■ **Travail demandé 1**: Citez le passage du texte sur le VPCP compris entre "Cependant, il est" et "une occasion manquée.", bornes incluses.
■ **Travail demandé 2**: D'après le texte sur le VPCP, dans quel établissement la performance virtuelle a-t-elle été créée ?
■ **Travail demandé 3**: Poursuivez le texte sur le VPCP à partir de sa dernière phrase.

Cependant, il est tentant de voir dans le VPCP un modèle virtuel contrefactuel ou hypothétique. J. Wall le qualifie de « restauration » et explique que ce projet n’a pas pour but de représenter un événement historique « mais un événement qui aurait dû se produire et qui finalement n’a jamais eu lieu avant aujourd’hui, 400 ans plus tard, dans un espace virtuel, certes, mais dans les deux heures qui lui avaient été imparties à l’origine. Ainsi, on comprend selon moi la valeur de la modélisation numérique, à la fois à un niveau spéculatif et en tant que restauration. Le projet permet de saisir ce qu’un tel modèle peut produire et le type de réalité qu’il établit41 ». Loin de reconstituer le passé, la modélisation numérique répare une occasion manquée.

C’est peut-être pour cette raison que l’élément le plus intéressant du VPCP n’est pas son résultat final, c’est-à-dire sa performance virtuelle qui est à la fois éphémère (dans la mesure où elle ne se trouve plus là où elle a été créée à la North Carolina State University) et durable (grâce à l’archivage de ses éléments visuels et sonores). C’est plutôt le processus d’élaboration de cette expérience qui semble primordial, à tel point qu’une bonne partie du site internet est consacré à rendre compte de ce cheminement. Il consigne également les résultats inattendus qui sont apparus au fur et à mesure du développement du projet. Parce que J. Wall et son équipe n’ont pas essayé de reconstituer un moment particulier mais un événement qui n’a jamais eu lieu, ce projet permet « de rendre pleinement compte de l’ambiguïté et du caractère indéterminé d’une archive », tout en mettant en lumière ce que savent les historiens sur les prêches en plein air à Saint-Paul’s Cross. La réalité que construit la modélisation numérique n’est pas seulement spéculative, elle est aussi générative.

Données de correspondance de points multi-images:
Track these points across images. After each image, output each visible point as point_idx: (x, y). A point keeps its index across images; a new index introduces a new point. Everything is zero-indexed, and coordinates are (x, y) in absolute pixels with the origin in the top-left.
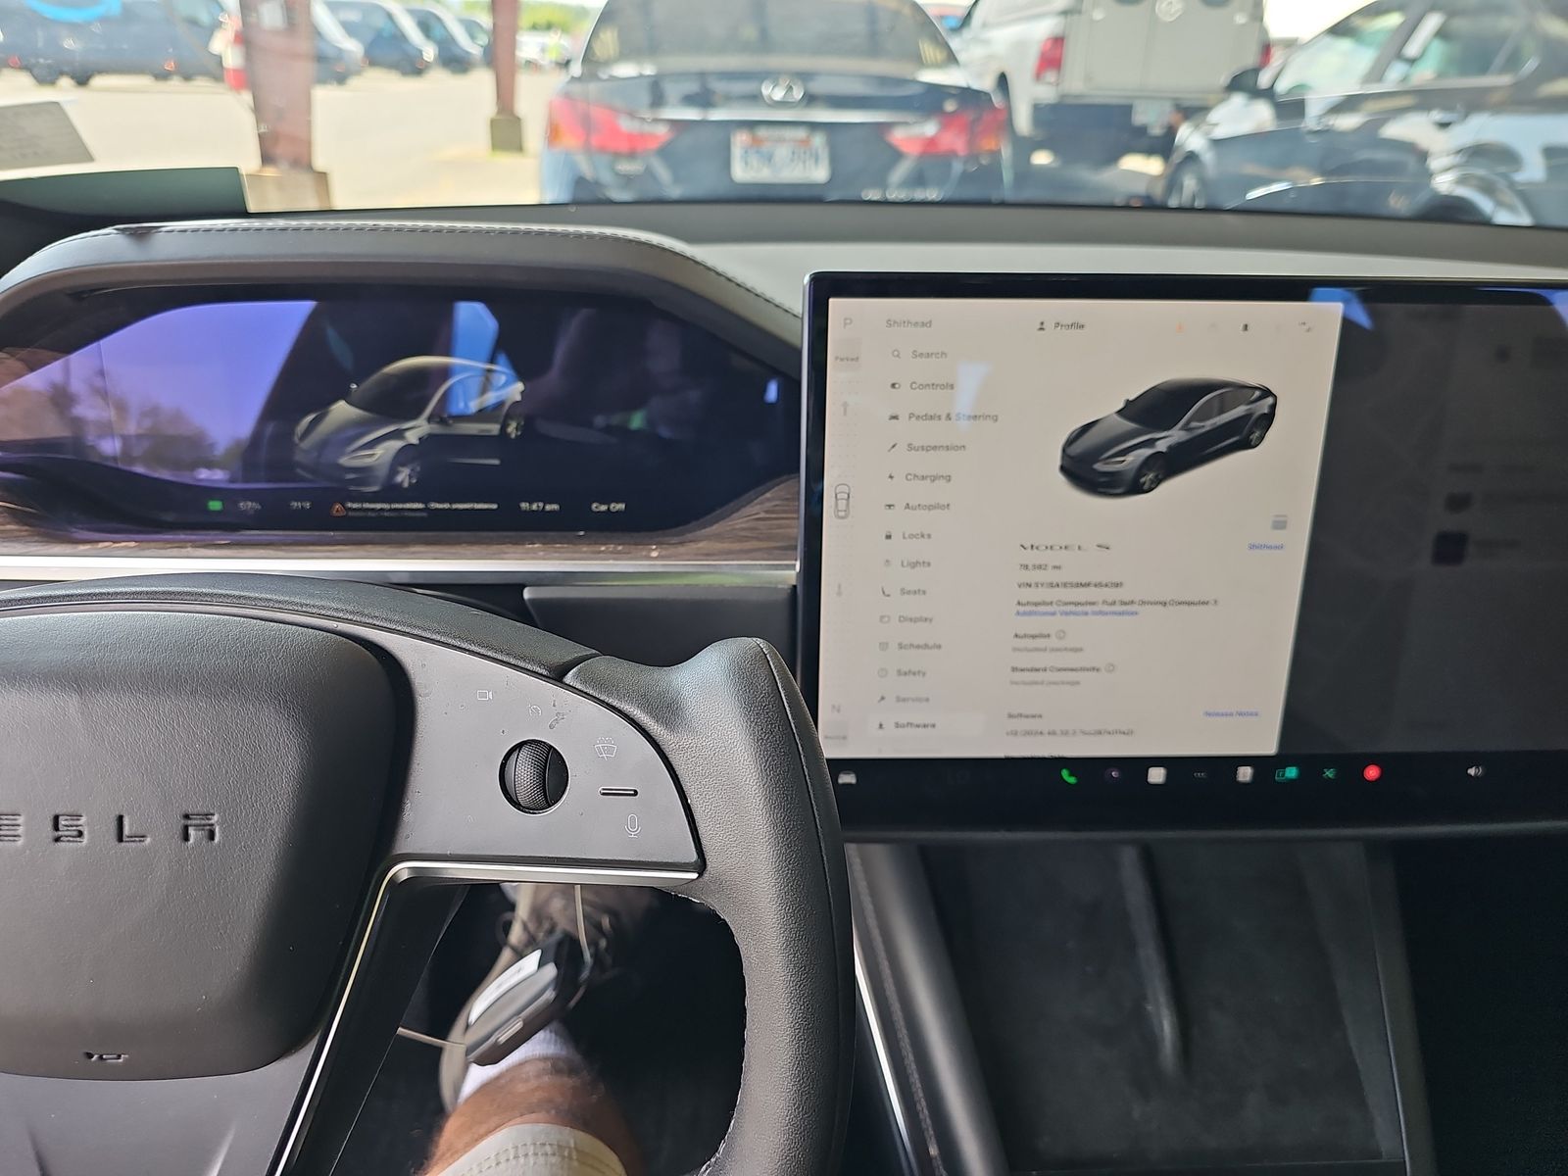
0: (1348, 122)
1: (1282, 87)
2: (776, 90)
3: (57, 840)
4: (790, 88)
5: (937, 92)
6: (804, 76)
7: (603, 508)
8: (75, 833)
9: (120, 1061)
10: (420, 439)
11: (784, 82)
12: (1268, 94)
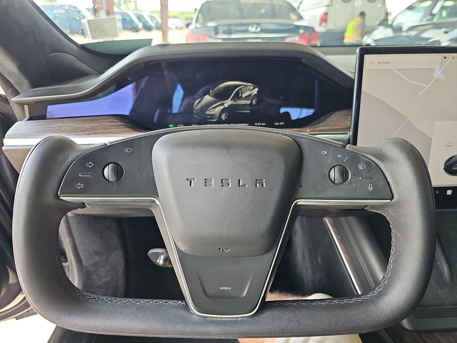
0: (413, 33)
1: (395, 24)
2: (253, 28)
3: (222, 186)
4: (257, 28)
5: (298, 27)
6: (258, 24)
7: (278, 124)
8: (227, 184)
9: (228, 251)
10: (228, 106)
11: (255, 26)
12: (391, 26)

■ **Zone de réponse 1**:
Cependant, il est tentant de voir dans le VPCP un modèle virtuel contrefactuel ou hypothétique. J. Wall le qualifie de « restauration » et explique que ce projet n’a pas pour but de représenter un événement historique « mais un événement qui aurait dû se produire et qui finalement n’a jamais eu lieu avant aujourd’hui, 400 ans plus tard, dans un espace virtuel, certes, mais dans les deux heures qui lui avaient été imparties à l’origine. Ainsi, on comprend selon moi la valeur de la modélisation numérique, à la fois à un niveau spéculatif et en tant que restauration. Le projet permet de saisir ce qu’un tel modèle peut produire et le type de réalité qu’il établit41 ». Loin de reconstituer le passé, la modélisation numérique répare une occasion manquée.

■ **Zone de réponse 2**: À la North Carolina State University.

■ **Zone de réponse 3**:
L’équipe du VPCP a élaboré un modèle qui met au premier plan ces deux dimensions et propose une représentation du sermon accompagnée de sons d’ambiance – bruits d’eau, aboiements de chiens, coups de cloche – en fonction de certaines variables : il est possible de modifier la taille de la foule – de 250 à 5 000 personnes – et de choisir différentes positions sur le parvis [Fig. 2]. Ainsi, la modélisation nous interdit de faire l’expérience de ce sermon sous la forme d’un événement singulier, pour nous pousser au contraire à prendre en compte la manière dont la position géographique (et donc sociale, selon que l’on appartient ou non à l’élite) modifie en profondeur la réception et la façon d’y participer.

Figure 2. Virtual St. Paul’s Cathedral Project,

https://vpcp.chass.ncsu.edu/

Comme je l’expliquais au début de cet article, imaginer une performance des registres de la Comédie-Française revient à imaginer une série de scènes fugaces, à la manière d’un film accéléré qui mettrait en avant par son montage les discontinuités et qui se concentrerait sur la salle du théâtre. L’événement théâtral apparaitrait ainsi comme créé par les comédiens, les spectateurs et les objets matériels. Ces données pourraient-elles être utilisées pour élaborer un modèle qui respecterait ce point de vue, tout en acceptant les pauses du montage et les lacunes manifestes dans les informations ?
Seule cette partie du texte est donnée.